Document layout detection data
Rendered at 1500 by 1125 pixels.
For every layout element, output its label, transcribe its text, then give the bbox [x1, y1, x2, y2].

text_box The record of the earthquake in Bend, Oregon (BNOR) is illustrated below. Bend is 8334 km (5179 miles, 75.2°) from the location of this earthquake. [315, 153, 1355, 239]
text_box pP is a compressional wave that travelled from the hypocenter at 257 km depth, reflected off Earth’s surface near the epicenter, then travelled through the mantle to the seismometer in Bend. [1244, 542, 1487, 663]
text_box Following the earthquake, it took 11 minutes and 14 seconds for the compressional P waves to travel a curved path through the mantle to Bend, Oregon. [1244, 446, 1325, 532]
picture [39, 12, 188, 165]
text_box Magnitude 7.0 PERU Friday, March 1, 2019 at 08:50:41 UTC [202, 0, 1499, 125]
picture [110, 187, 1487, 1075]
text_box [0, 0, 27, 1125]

WORK REQUIRED
Repeat only the lines starting at the one that contains "For every layout" and ending at the last line above, exactly as written.

RESPONSE AREA
For every layout element, output its label, transcribe its text, then give the bbox [x1, y1, x2, y2].

text_box The record of the earthquake in Bend, Oregon (BNOR) is illustrated below. Bend is 8334 km (5179 miles, 75.2°) from the location of this earthquake. [315, 153, 1355, 239]
text_box pP is a compressional wave that travelled from the hypocenter at 257 km depth, reflected off Earth’s surface near the epicenter, then travelled through the mantle to the seismometer in Bend. [1244, 542, 1487, 663]
text_box Following the earthquake, it took 11 minutes and 14 seconds for the compressional P waves to travel a curved path through the mantle to Bend, Oregon. [1244, 446, 1325, 532]
picture [39, 12, 188, 165]
text_box Magnitude 7.0 PERU Friday, March 1, 2019 at 08:50:41 UTC [202, 0, 1499, 125]
picture [110, 187, 1487, 1075]
text_box [0, 0, 27, 1125]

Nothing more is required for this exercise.